Indeed, Tattersall begins his book, as many college-level texts do, apologizing to the culture that still somehow believes that the earth is just 6000 years old, despite the Tyrannosaurus towering over your head at the Carnegie Museum. Humans are latecomers on this scene, however. Tattersall gives a solid introduction to the current human family tree. Instead of being ashamed of our heritage, I’m more inclined to feel a little pride. Our ancestors, prey to large carnivores, took a distinctive evolutionary track that enlarged our brains to help us outwit our natural enemies and learn how to destroy the very planet we inhabit. Well, maybe pride is a little too strong a word. Good and evil, it seems, always stroll hand-in-hand. So we evolved, but not yet to perfection.

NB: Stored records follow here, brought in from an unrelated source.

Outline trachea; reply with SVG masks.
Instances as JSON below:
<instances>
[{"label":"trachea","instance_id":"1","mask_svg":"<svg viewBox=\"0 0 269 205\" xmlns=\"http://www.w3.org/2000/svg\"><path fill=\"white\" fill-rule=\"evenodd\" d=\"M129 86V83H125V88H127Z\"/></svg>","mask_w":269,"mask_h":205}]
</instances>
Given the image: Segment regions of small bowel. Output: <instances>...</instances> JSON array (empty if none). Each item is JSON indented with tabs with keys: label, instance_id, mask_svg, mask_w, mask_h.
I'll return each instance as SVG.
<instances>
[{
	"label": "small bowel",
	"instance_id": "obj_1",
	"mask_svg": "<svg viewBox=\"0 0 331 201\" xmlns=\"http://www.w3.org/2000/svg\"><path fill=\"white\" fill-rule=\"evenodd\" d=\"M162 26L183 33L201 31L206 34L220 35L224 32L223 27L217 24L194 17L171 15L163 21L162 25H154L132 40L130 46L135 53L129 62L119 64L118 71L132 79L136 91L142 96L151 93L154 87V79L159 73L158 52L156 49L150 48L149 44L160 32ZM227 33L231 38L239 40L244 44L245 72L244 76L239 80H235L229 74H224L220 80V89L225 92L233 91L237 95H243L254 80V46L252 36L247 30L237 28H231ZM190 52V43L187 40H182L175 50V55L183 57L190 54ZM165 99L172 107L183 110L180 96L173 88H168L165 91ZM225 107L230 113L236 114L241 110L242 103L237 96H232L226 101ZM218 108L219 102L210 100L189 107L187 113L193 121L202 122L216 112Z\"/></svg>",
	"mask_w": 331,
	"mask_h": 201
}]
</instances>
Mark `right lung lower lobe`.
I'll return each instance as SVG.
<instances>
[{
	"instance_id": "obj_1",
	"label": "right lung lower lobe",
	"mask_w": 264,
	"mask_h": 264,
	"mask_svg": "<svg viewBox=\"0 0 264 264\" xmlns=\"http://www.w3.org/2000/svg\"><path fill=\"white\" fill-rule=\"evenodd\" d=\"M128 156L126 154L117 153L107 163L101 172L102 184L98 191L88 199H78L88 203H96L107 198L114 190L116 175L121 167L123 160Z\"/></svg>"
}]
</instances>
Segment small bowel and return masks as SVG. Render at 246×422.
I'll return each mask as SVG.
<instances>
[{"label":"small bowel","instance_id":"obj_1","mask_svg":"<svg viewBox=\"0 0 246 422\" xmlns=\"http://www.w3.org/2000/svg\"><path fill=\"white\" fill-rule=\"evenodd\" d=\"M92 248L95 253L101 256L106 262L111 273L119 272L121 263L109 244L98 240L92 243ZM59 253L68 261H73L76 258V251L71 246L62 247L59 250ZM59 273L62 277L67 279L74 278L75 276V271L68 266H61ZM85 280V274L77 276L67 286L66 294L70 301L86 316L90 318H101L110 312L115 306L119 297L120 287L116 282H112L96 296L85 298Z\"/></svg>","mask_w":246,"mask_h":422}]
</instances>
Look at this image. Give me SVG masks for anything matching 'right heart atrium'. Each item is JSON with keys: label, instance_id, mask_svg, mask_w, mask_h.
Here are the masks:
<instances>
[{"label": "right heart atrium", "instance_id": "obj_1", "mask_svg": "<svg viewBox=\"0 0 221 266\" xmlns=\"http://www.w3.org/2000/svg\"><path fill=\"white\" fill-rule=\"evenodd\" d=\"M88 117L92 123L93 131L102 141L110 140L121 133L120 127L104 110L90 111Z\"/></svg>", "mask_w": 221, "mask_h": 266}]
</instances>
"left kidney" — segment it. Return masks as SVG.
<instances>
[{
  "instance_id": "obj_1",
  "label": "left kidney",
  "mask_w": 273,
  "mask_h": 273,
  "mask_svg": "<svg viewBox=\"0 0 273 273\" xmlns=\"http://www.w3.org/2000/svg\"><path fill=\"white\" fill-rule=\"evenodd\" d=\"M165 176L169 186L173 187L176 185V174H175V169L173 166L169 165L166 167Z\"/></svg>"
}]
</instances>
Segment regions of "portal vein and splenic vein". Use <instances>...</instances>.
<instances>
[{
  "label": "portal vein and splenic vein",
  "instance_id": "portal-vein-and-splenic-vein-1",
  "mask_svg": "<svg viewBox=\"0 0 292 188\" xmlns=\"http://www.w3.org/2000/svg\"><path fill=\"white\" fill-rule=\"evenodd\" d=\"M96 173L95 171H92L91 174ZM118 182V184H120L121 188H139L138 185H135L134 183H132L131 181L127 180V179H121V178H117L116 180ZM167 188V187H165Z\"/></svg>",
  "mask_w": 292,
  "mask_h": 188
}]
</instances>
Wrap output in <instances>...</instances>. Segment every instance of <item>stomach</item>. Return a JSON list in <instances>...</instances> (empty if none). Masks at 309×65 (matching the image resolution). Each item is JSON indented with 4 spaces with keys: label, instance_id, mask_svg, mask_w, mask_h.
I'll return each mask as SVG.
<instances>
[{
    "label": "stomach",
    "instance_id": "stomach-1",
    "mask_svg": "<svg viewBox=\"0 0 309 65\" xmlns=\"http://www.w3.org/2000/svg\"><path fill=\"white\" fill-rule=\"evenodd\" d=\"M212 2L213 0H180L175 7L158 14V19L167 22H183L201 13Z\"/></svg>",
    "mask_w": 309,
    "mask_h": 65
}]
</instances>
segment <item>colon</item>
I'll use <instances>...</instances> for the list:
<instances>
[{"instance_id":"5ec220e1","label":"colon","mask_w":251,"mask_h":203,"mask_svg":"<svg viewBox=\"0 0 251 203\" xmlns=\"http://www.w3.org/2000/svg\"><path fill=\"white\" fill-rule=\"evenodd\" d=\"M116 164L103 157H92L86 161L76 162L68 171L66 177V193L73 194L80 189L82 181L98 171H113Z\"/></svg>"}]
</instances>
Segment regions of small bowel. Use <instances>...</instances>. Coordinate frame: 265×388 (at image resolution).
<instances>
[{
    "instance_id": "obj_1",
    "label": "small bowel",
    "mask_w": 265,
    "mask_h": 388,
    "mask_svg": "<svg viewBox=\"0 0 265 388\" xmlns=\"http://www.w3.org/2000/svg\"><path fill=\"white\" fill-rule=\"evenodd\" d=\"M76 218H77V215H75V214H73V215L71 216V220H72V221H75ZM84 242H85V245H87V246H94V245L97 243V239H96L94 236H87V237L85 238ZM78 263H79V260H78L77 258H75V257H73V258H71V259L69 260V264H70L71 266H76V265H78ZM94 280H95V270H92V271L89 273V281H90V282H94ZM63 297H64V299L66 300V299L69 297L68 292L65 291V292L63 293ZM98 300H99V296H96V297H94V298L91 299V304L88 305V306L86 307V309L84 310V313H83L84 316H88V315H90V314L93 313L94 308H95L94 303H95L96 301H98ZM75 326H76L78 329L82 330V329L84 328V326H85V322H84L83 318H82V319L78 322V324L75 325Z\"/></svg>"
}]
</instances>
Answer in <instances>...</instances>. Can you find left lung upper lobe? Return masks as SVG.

Evolution always makes me think of the future. A strange sense of accomplishment makes prominent thinkers, particularly those who declare themselves bright, marvel at our greatness. I can’t help but to think that something better must lie ahead. We’re told that evolution has no direction in mind—traits that help to survive until reproduction are all that really count—and yet, having the minds we do, it seems that something more might be going on. Have we built all this merely to have sex and die? Glorified May-flies? Isn’t the future a wonder of what we might become? Evolution takes so long, even with punctuated equilibrium, that we’ll never live to see it. I have a suspicion, however, that if we give it enough time, we might offer our as yet unimagined offspring a world as full of wonder as it always has been. And they’ll still be standing by the river, staring in amazement at animals made of stone.


Flood of Fancy

Years ago I was approached to write a book about Noah. There was still some hope at that time that I might find a university job and that my words would have more credibility than just any old internet hack. At the time I’d read just about every book about Noah that had been written—and there weren’t that many. Biblical scholars, beyond tying the story to its obvious Mesopotamian sources, have long relegated the tale to the nursery school of biblical drama. Sure, it’s a great story, but what serious scholar takes an interest in a great story? Well, I outlived my academic job and it looks like Noah is going to have the last laugh. We’re told that the Pope has been tweeted about the movie by Russell Crowe and that several Islamic nations have already banned it. According to Today Darren Aronofsky, the director, is more interested in getting non-believers into the theater than trying to please the faithful. Well, let’s face it. A movie based strictly on the Bible would have to be pretty preachy.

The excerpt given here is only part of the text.